##### TEXTO DE PARTIDA

En plena ruta transmongoliana, hice un alto en Krasnoyarsk, donde tenía que encontrarme con Julia y su marido. Julia complementa su actividad laboral organizando visitas organizadas al pueblo de sus padres, una aldea cerca de Chastoostrovskoye. No es un pueblo que a primera vista destaque por su belleza, pero hay decenas de cosas y rincones que le hacen muy interesante. Las casas, muchas de ellas previas a la revolución rusa -como la de los padres de Julia- son tan sencillas y destartaladas que no dejan indiferente. Un invierno allí tiene que ser muy duro.
Admito que esperaba una visita al pueblo privada y tranquila, con su familia y ya está. Para mi sorpresa, Julia había organizado para a mí, una interesante jornada cultural que finalizó con una recepción por parte del grupo folclórico del pueblo. Y a mí que me gusta pasar desapercibido, allí estaba, siendo el centro de atención del pueblo -casi al completo- y siendo fotografiado por la única integrante del periódico local para publicar la noticia al día siguiente.
La tradición manda dar la bienvenida con el Chlebssolyn -literalmente pan con sal- que es eso, un rosco dulce que tienes que mojar en la sal y comer en señal de agradecimiento. Así pues, las señoras del grupo, con sus trajes tradicionales allí estaban expectantes al visitante -ignorante de la que se le venía encima.
Lo que me pareció en un principio una turistada de tamaño king size resultó ser todo lo contrario. La ilusión, humildad y entrega de aquellas gentes era real, sincera y muy cercana. Nunca había vivido una situación como aquella y visto por donde iban los tiros, me dejé llevar y me regalé todo lo que pude con ellas para disfrutar al máximo del momento. No me arrepentí en ningún momento.

##########

→ QUÉ HAY QUE HACER
Copia tal cual, del relato sobre la visita al pueblo cerca de Krasnoyarsk, el trozo que va desde "Admito que esperaba" hasta "al día siguiente.". No hace falta usar el listado para nada.

##### LISTADO DE DATOS

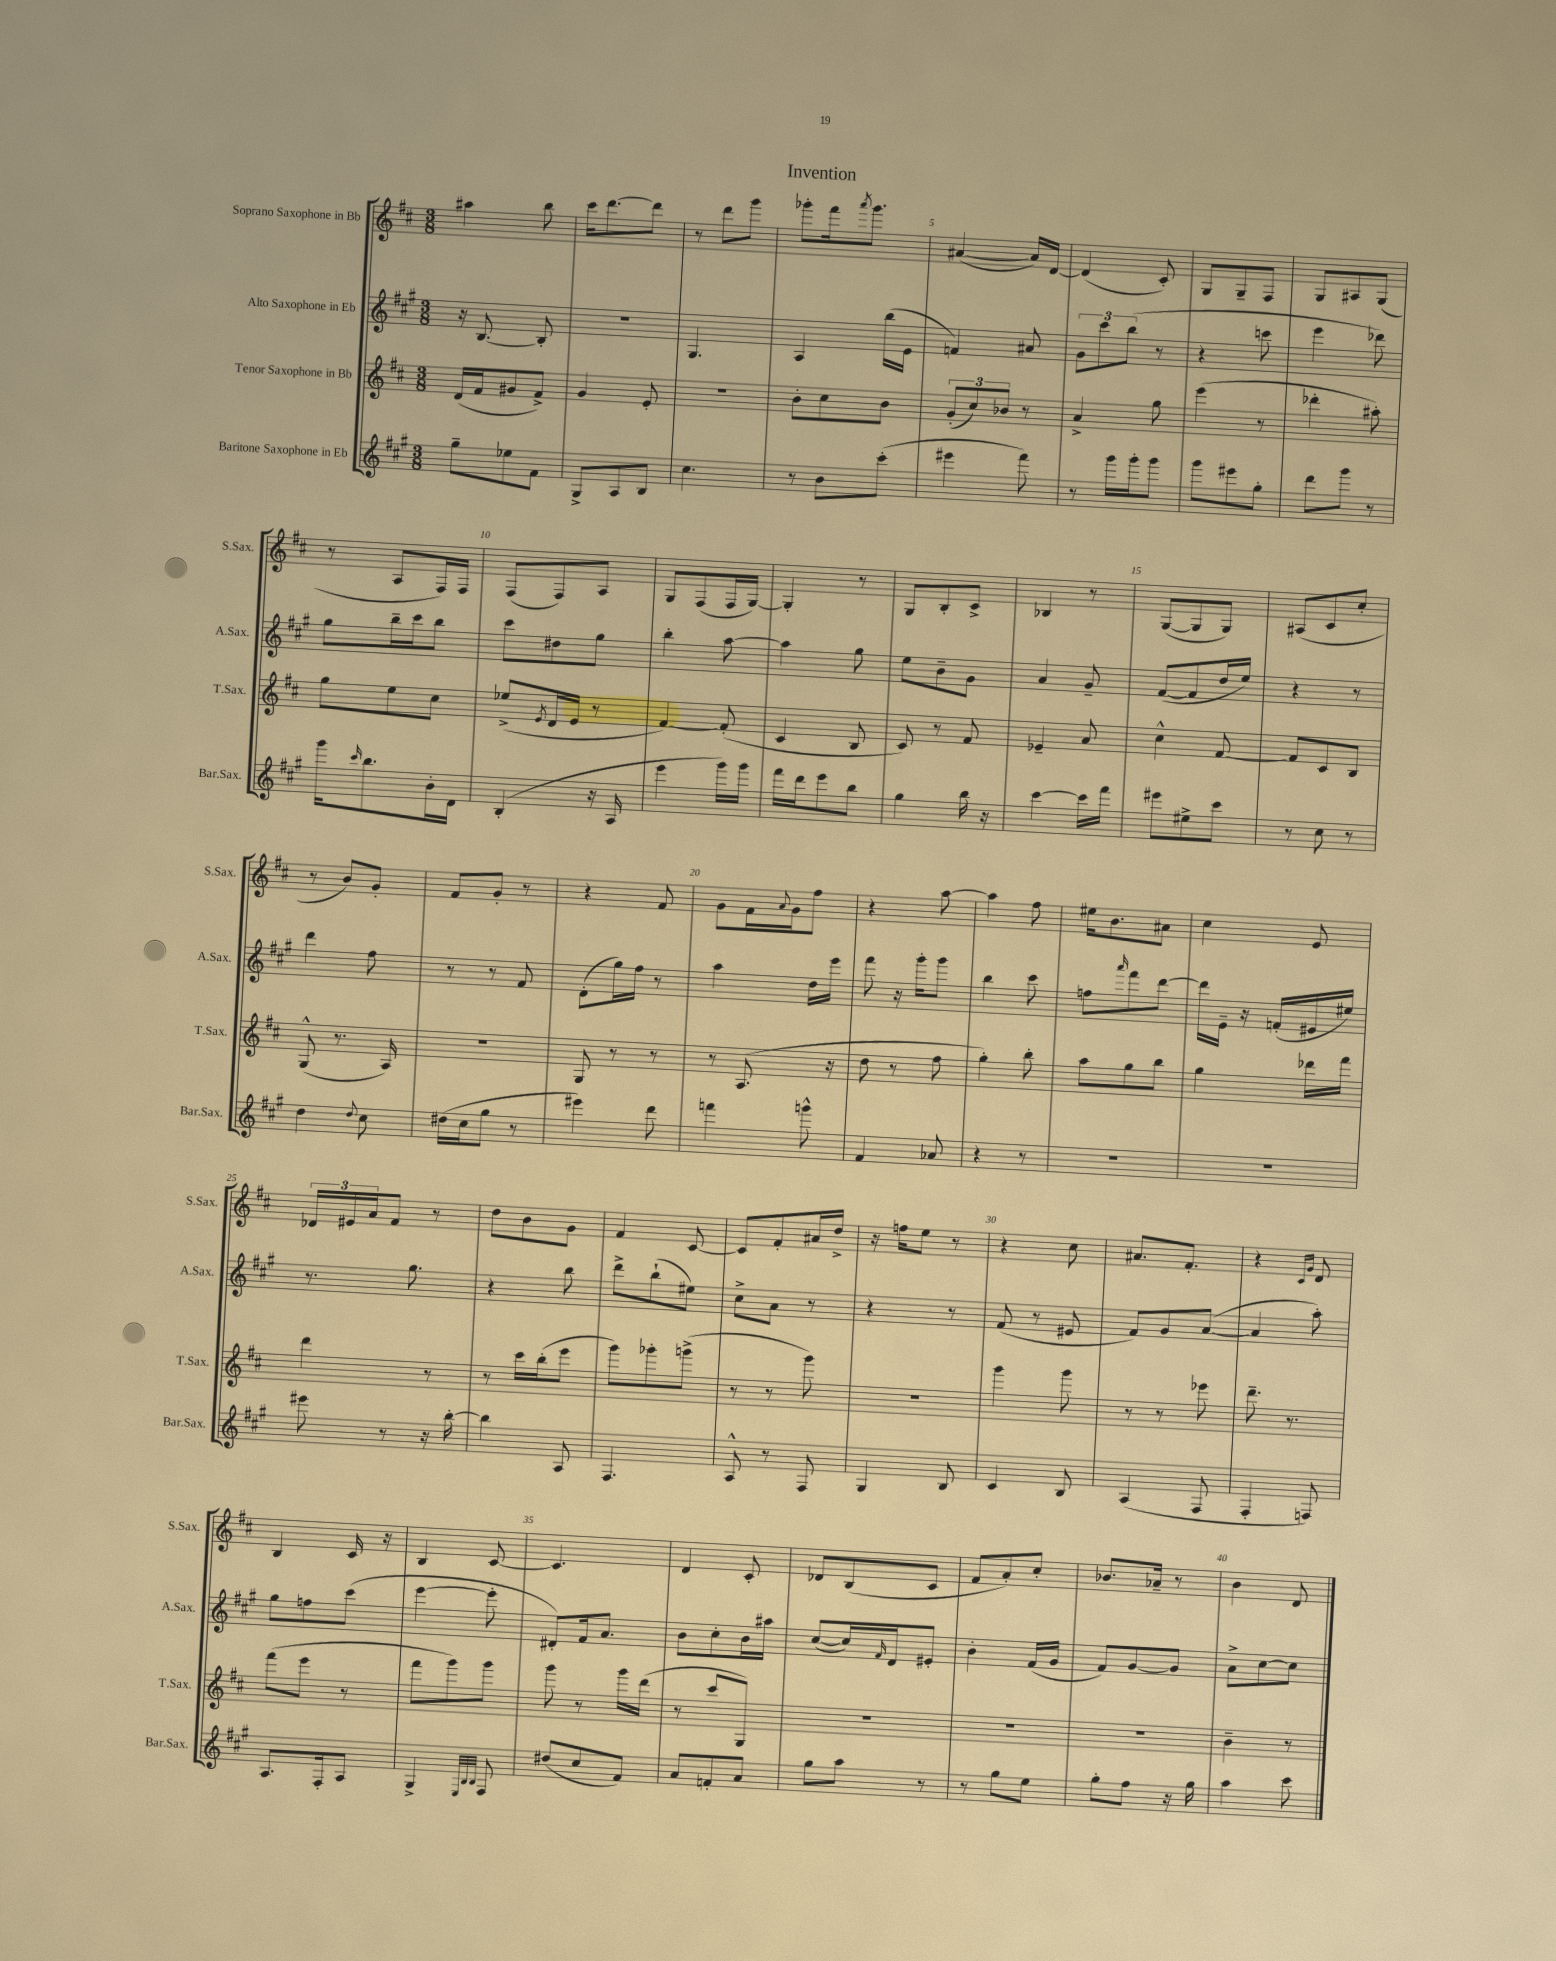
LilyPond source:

##########

→ AQUÍ LA RESPUESTA
Admito que esperaba una visita al pueblo privada y tranquila, con su familia y ya está. Para mi sorpresa, Julia había organizado para a mí, una interesante jornada cultural que finalizó con una recepción por parte del grupo folclórico del pueblo. Y a mí que me gusta pasar desapercibido, allí estaba, siendo el centro de atención del pueblo -casi al completo- y siendo fotografiado por la única integrante del periódico local para publicar la noticia al día siguiente.